**RECORDED INFORMATION**.
****************************************
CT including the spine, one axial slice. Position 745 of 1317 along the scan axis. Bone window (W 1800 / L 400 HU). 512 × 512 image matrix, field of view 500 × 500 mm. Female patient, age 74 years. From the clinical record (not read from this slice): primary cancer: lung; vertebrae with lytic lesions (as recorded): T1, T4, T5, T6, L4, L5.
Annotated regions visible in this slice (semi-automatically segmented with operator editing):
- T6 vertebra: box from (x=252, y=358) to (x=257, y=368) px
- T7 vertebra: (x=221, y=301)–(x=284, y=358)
****************************************
**EXERCISE DIRECTIONS**.
Everything from the line containing "- T6 vertebra: box" through the last line above should be set down exactly; include no other lines.

**EXERCISE OUTPUT**.
- T6 vertebra: box from (x=252, y=358) to (x=257, y=368) px
- T7 vertebra: (x=221, y=301)–(x=284, y=358)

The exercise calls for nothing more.